> [What the task asks]:
In the material below, some lines carry "down". Copy each such line.

━━━━━━━━━━

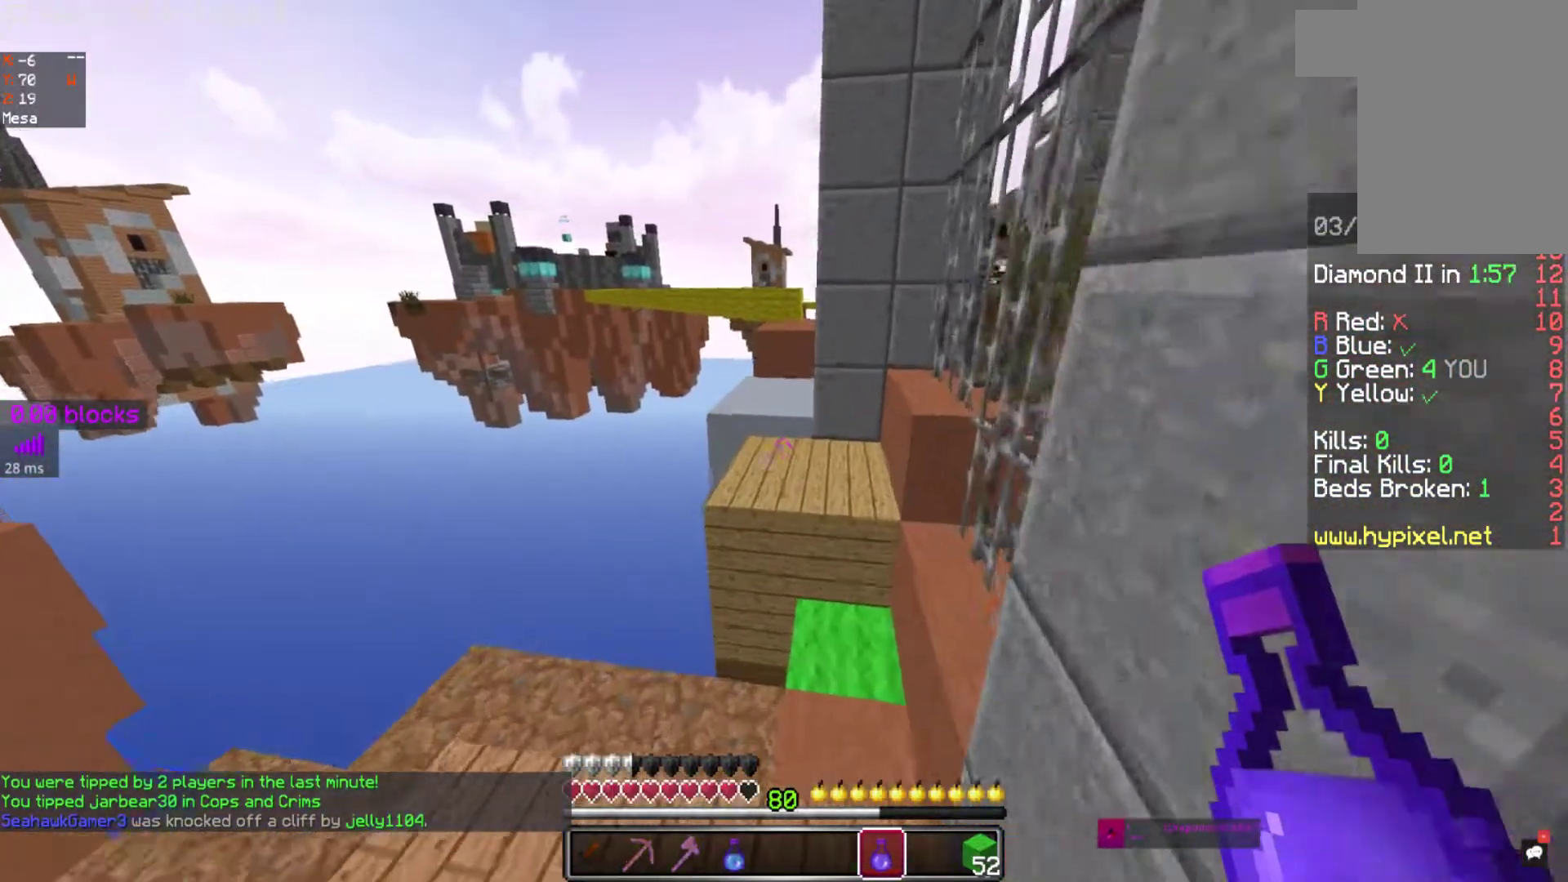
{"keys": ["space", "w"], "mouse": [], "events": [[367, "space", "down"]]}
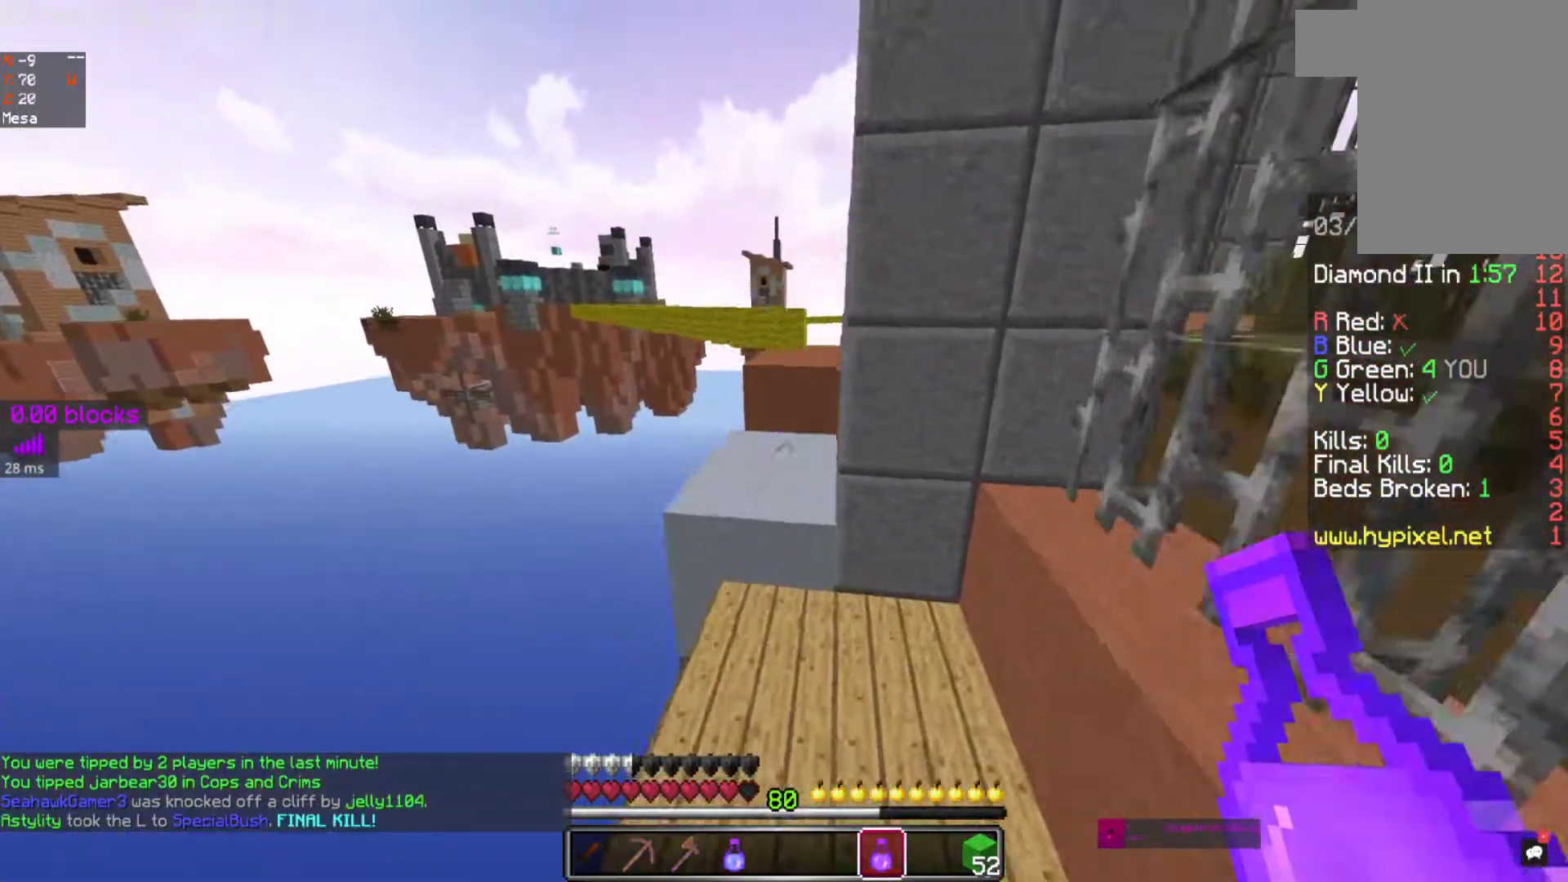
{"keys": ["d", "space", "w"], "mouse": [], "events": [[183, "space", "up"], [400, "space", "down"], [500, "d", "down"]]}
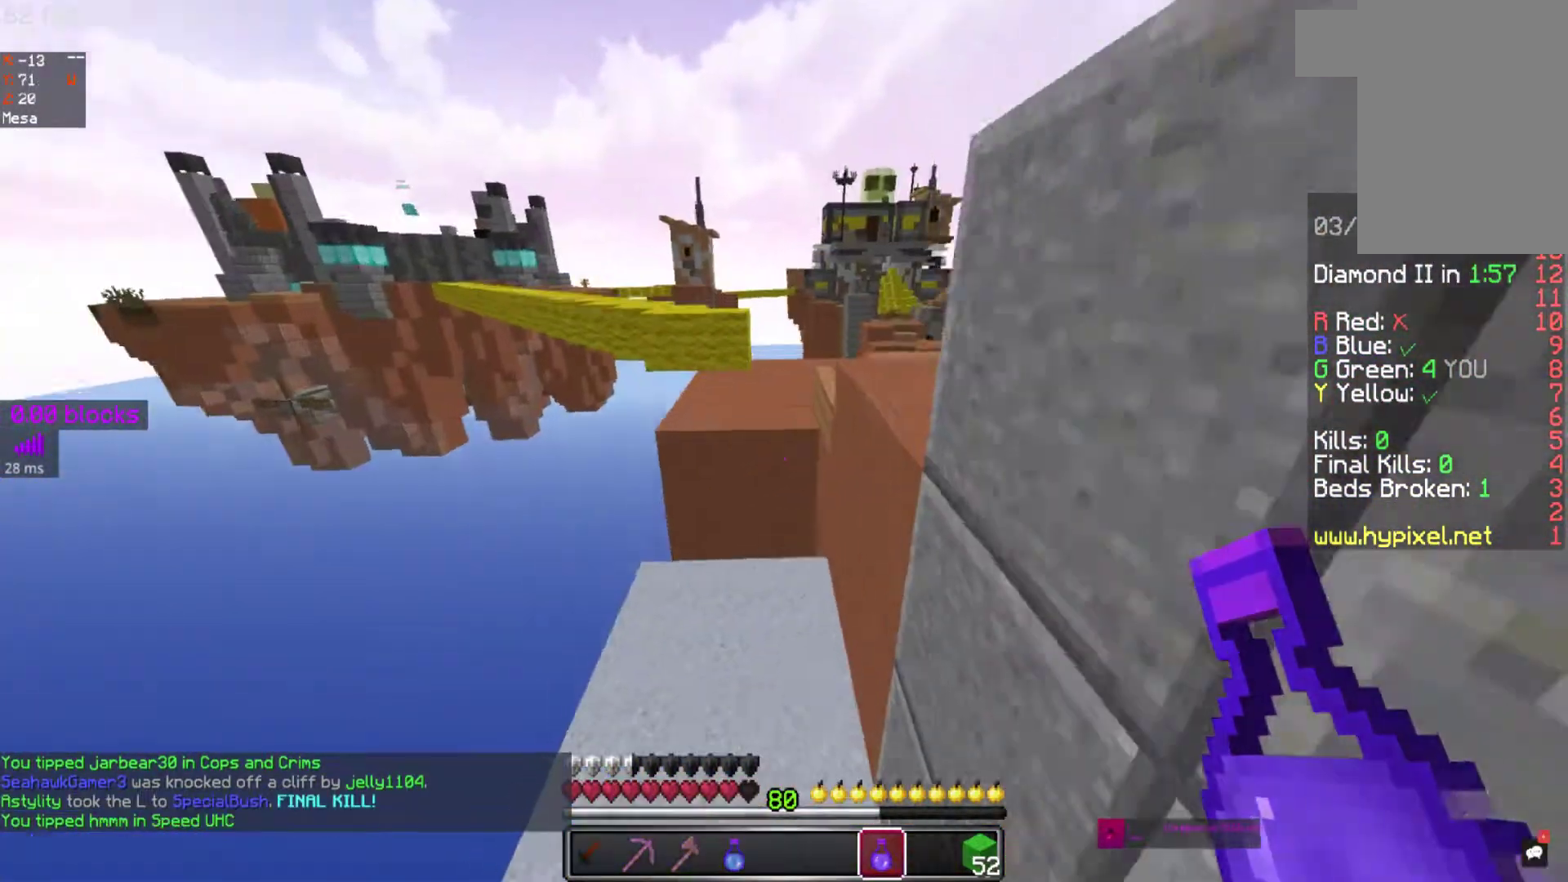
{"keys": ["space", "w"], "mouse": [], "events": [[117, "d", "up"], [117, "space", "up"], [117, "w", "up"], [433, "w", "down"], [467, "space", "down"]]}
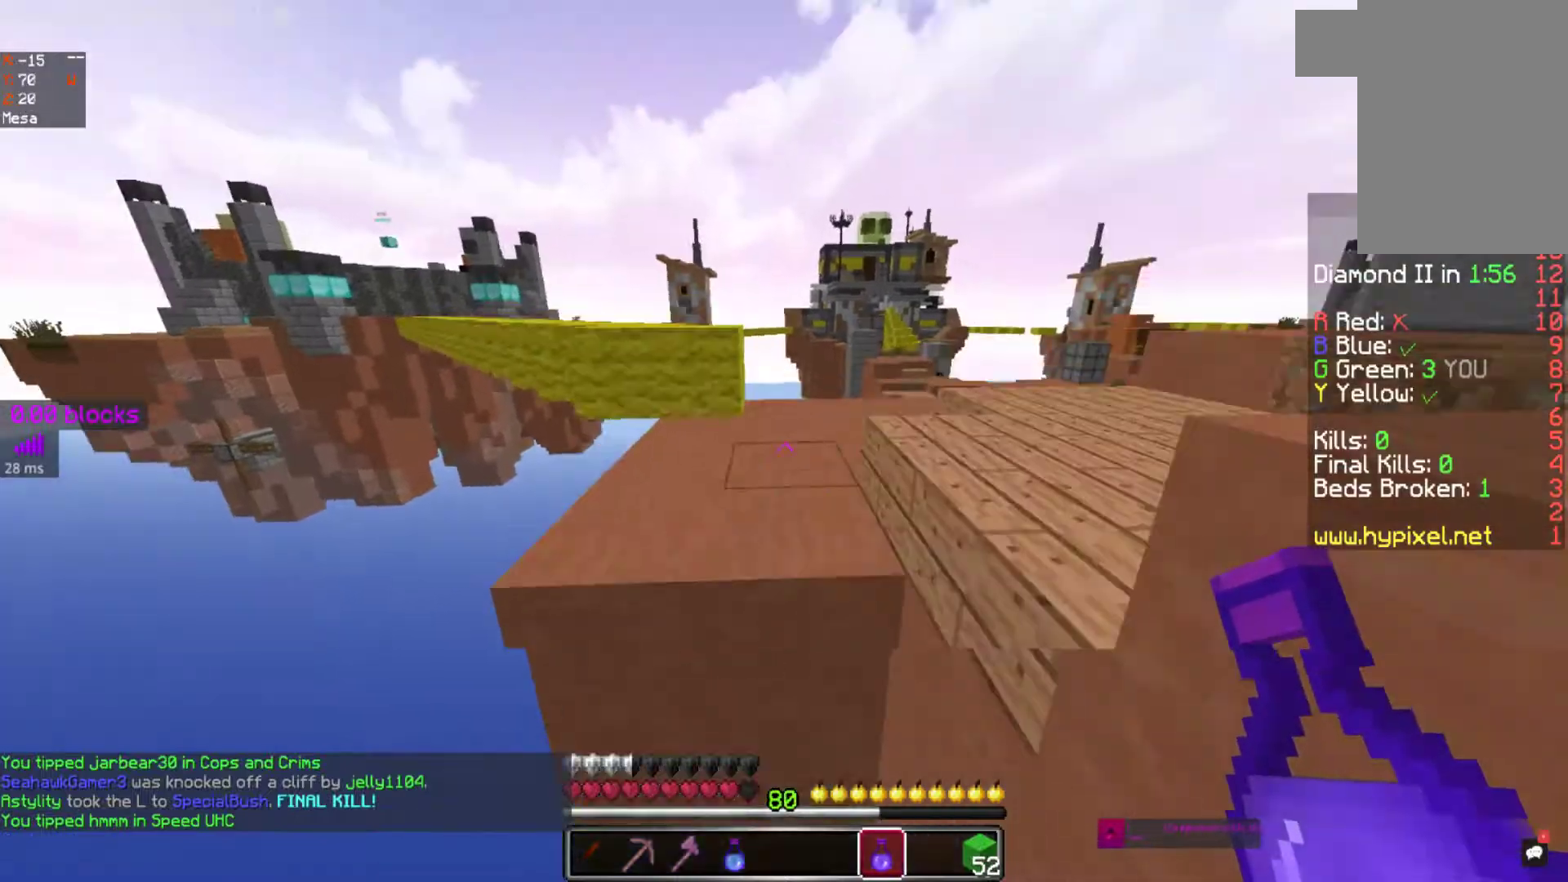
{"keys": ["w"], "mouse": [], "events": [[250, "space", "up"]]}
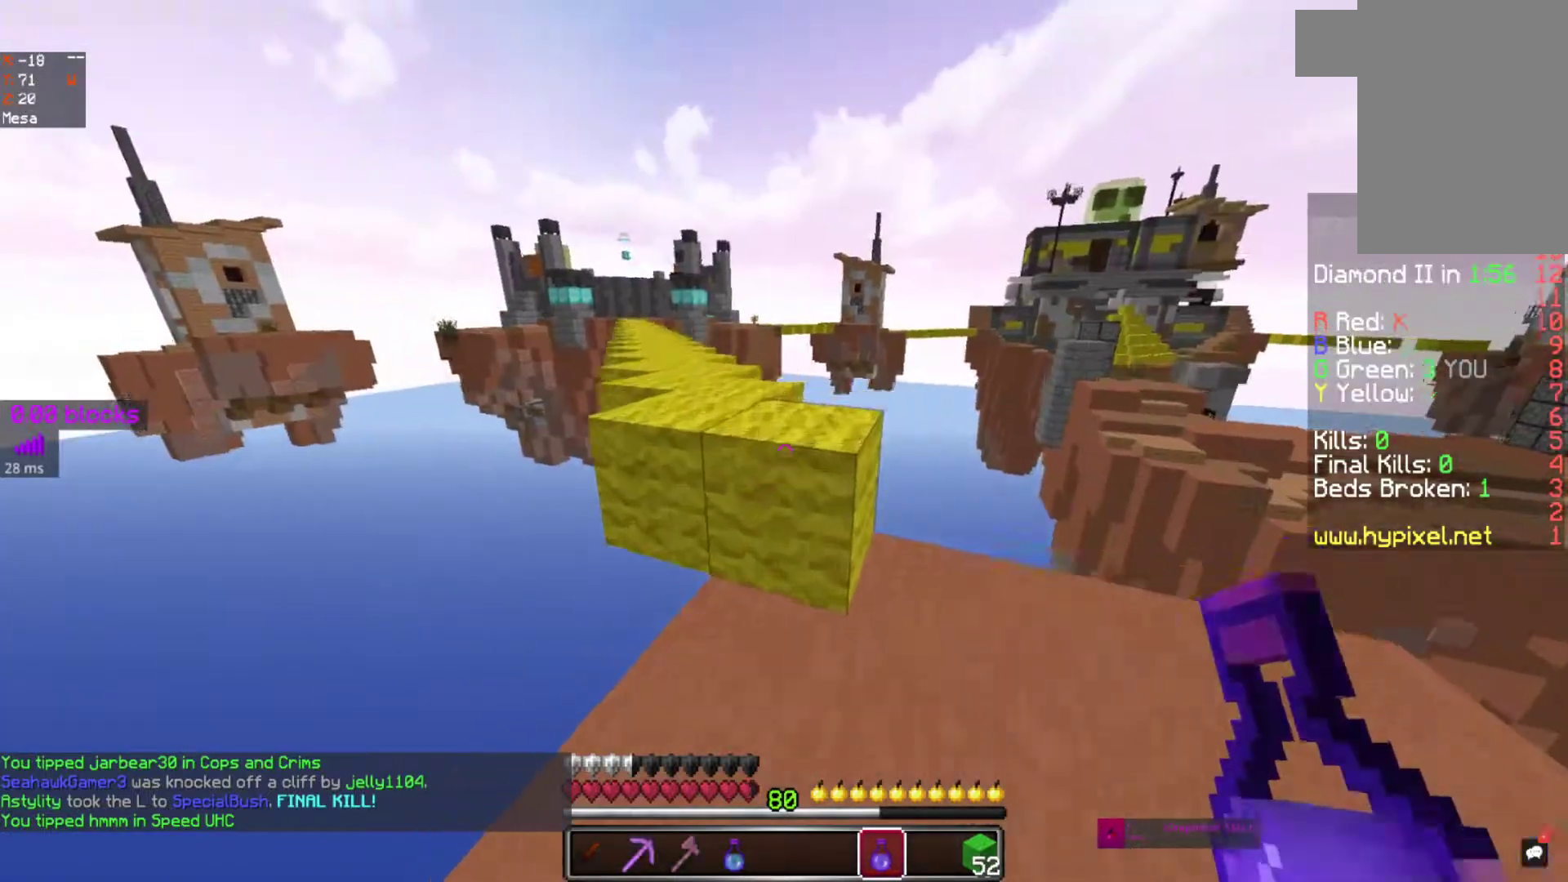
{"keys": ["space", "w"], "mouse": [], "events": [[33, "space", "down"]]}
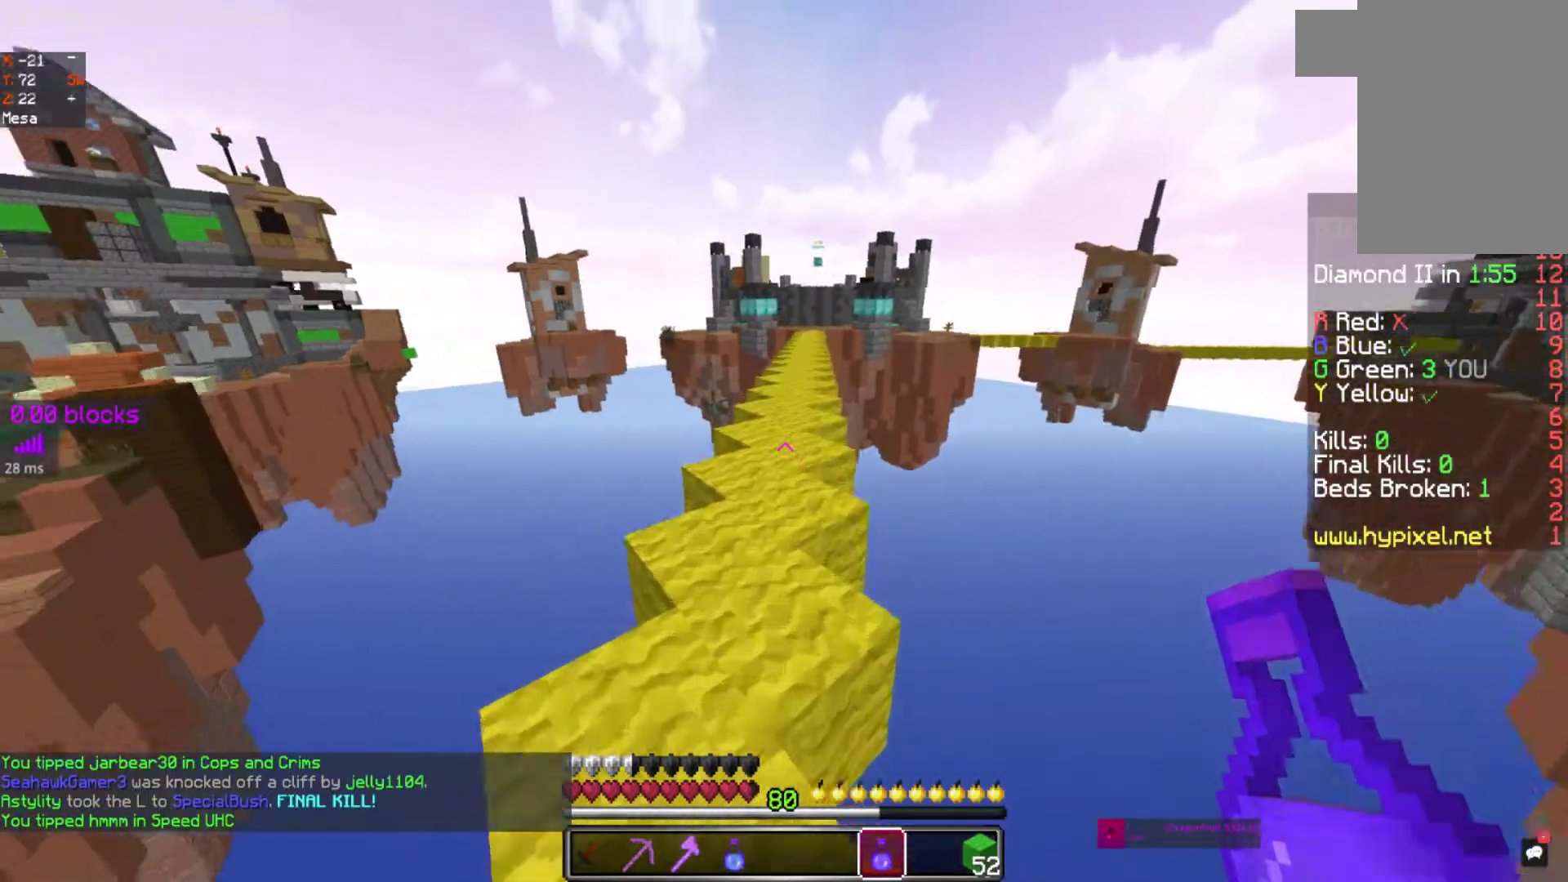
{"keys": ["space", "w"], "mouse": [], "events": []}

━━━━━━━━━━

> [Finished exercise]:
{"keys": ["space", "w"], "mouse": [], "events": [[367, "space", "down"]]}
{"keys": ["d", "space", "w"], "mouse": [], "events": [[183, "space", "up"], [400, "space", "down"], [500, "d", "down"]]}
{"keys": ["space", "w"], "mouse": [], "events": [[117, "d", "up"], [117, "space", "up"], [117, "w", "up"], [433, "w", "down"], [467, "space", "down"]]}
{"keys": ["space", "w"], "mouse": [], "events": [[33, "space", "down"]]}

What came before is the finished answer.